You know that 2012 is winding down when automakers begin releasing 2014 models (a timing mystery that's never been explained well). While manufacturers are itching to drive into the future, let's look back at this year's major themes to help understand where they're headed.
We're all winners
The intense battles in the midsize sedan and crossover markets demonstrate how good consumers have it. Where the Toyota Camry and Honda Accord were once the clear choices, there are now nine sedans worth test-driving.
They all have their strengths, and quality is high across the board. The only downside is trying to figure out which one to buy. No one can let up now, so expect more of the same next year.
One world, one car
Once upon a time, European- and Asian-market vehicles were quite different from American cars. This year marked a tipping point in bringing more models into alignment.
Three years ago, Ford shared no models between the U.S. and Europe. Now, the Fiesta, Focus, Fusion and Escape are nearly identical to their Euro counterparts, and the Transit line of light trucks is replacing Econoline vans.
Chevrolet's Volt makes the trip to Europe as the Opel Ampera. The Malibu is sold throughout the world as far away as Uzbekistan, and the Korean Sonic and Spark are now found in U.S. showrooms.
Chrysler's marriage to Fiat gave us the 500, but most Americans are unaware that the Chrysler 300 and Town & Country, and the Dodge Journey and Dart, get Lancia or Fiat badges in Europe. It's simple: designing world cars is more profitable. You'll see more of them.
The end of rebates?
The lack of high-profile incentives this year was due to a couple of factors. Many automakers shuttered plants during the financial meltdown of 2008, effectively eliminating overproduction that resulted in cars being sold at fire-sale prices. Also, incentives hurt resale values, which manufacturers hate.
The new normal will be subtle spiffs such as low-interest financing. Or manufacturers will simply reduce production if a model doesn't sell well.
Once touted as the Next Big Thing in the auto world, electric-car sales have been mixed.
Mitsubishi sold only 36 i-MiEVs in September, and Ford moved 118 Ford Focus Electrics in October. October saw a record 2,961 Chevy Volts and 1,579 Nissan Leafs sold. But here's a reality check: In the same month, Toyota sold 29,926 Camrys.
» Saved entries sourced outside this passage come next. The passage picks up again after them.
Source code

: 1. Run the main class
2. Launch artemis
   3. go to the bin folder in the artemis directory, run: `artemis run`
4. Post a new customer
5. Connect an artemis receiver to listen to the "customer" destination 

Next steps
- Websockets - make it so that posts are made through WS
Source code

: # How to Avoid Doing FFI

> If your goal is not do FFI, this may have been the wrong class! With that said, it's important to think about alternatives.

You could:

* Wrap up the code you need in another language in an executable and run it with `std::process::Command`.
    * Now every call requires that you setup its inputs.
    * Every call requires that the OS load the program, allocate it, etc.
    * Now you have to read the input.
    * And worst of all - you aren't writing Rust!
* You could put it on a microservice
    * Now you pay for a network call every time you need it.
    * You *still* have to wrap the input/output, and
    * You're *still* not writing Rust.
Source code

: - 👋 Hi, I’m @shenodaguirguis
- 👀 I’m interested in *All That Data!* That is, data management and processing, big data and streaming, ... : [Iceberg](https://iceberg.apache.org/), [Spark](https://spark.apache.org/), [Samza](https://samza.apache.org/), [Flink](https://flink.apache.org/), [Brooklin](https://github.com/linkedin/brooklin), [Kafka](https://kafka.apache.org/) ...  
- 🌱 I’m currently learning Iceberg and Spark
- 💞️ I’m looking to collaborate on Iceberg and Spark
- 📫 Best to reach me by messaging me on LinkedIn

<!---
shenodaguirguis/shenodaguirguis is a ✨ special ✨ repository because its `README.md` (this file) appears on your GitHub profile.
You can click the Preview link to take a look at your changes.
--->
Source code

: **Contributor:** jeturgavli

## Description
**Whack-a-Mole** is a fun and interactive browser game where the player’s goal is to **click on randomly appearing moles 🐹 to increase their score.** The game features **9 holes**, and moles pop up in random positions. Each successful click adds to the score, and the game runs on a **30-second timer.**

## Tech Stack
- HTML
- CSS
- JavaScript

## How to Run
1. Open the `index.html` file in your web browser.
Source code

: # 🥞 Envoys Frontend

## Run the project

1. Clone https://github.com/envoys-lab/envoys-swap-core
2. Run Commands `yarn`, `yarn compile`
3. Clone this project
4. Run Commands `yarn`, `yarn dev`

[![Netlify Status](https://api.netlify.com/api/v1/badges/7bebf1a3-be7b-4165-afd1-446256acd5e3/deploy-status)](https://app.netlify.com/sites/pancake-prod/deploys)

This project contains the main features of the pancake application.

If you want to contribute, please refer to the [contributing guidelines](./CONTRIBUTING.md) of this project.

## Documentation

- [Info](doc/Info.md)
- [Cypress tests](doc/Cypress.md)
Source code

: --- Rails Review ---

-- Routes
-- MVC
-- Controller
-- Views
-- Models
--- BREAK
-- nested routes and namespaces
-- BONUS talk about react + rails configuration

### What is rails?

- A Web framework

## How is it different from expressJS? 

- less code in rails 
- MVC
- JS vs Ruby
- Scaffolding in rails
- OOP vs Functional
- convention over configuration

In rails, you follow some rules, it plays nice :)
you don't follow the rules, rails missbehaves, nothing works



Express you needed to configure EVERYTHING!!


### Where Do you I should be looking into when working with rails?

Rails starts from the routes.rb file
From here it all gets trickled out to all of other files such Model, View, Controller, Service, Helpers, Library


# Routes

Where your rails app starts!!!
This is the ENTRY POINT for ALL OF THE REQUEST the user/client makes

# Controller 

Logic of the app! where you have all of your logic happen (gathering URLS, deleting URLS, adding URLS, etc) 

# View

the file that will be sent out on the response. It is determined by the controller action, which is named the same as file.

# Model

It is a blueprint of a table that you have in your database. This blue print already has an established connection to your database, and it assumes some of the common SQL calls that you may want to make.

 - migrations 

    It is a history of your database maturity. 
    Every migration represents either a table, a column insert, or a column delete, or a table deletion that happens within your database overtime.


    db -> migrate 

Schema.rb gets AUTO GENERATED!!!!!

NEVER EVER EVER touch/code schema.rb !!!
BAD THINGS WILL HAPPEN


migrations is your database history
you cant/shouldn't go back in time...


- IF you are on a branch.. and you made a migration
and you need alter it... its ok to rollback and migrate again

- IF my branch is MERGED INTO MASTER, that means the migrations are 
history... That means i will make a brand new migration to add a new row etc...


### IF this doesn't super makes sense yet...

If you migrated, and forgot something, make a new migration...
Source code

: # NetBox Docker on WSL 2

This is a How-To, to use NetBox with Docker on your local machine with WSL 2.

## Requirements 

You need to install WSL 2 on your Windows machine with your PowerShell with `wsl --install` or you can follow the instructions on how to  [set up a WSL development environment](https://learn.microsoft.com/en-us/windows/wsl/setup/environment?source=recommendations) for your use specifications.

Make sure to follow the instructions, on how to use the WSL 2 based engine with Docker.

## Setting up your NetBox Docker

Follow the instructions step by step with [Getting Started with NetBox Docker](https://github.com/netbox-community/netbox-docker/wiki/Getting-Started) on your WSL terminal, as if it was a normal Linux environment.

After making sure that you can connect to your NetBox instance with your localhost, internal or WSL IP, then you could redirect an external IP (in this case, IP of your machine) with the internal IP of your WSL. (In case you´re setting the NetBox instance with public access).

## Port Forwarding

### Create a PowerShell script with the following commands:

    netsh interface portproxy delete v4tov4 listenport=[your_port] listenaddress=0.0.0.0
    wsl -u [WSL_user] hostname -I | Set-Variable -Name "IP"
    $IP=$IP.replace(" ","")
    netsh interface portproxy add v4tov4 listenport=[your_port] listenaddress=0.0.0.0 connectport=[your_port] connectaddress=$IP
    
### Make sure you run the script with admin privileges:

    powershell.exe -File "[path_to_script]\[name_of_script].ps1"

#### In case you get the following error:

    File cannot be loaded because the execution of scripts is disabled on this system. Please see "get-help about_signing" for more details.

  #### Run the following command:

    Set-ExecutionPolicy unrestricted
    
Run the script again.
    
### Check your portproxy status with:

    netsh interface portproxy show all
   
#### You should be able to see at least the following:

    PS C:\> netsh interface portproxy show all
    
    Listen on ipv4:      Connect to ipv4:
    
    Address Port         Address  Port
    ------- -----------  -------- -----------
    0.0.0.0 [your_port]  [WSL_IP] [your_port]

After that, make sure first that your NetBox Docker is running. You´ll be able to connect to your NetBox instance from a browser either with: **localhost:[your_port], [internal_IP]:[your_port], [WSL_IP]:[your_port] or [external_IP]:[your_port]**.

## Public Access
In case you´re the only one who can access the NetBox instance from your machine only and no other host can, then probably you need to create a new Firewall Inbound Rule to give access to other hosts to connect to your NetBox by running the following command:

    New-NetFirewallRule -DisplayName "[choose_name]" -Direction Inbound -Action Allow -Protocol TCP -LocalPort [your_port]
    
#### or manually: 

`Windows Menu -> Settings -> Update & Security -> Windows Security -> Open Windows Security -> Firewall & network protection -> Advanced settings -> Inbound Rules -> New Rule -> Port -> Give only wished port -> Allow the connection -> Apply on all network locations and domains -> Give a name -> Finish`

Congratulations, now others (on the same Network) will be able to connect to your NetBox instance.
The Tesla Model S came to market, my clear pick for Car of the Year. But quantities are limited, and the $49,000 starting price after tax breaks (and rising to $98,000) is too rich for most mortals.
While the Fiat 500, Chevy Spark and Honda Fit get electric versions next year, expect modest sales. Taking this all into account, automakers will probably focus on hybrids until battery technology is improved.
These cars made me smile in 2012 and are pointing their brands in new directions.
The Cadillac ATS is a brilliant machine, and a no-excuses competitor for the Audi A4, Infiniti G37 and BMW 3-Series. The Chevy Volt continues to fascinate me with the best combination of electric power and gas-generator safety net.
A glimmer of passion has emerged from Toyota in the new Avalon, Scion FR-S and Lexus GS Series. The Dodge Dart handles great, and looks even better. Honda has its mojo back with the 2013 Accord.
Who would have thought Chevy could build great small cars? The Sonic and Spark are proof. And Ford keeps hitting them out of the park with the Fusion, Escape and C-Max.
The Buick Verano is a guilty pleasure, and wait until you see the diminutive Encore crossover. Finally, the 2013 Porsche Boxster has redoubled my efforts to become wealthy.
There's more excitement on the horizon, so bring on the 2013s -- or should that be 2014s?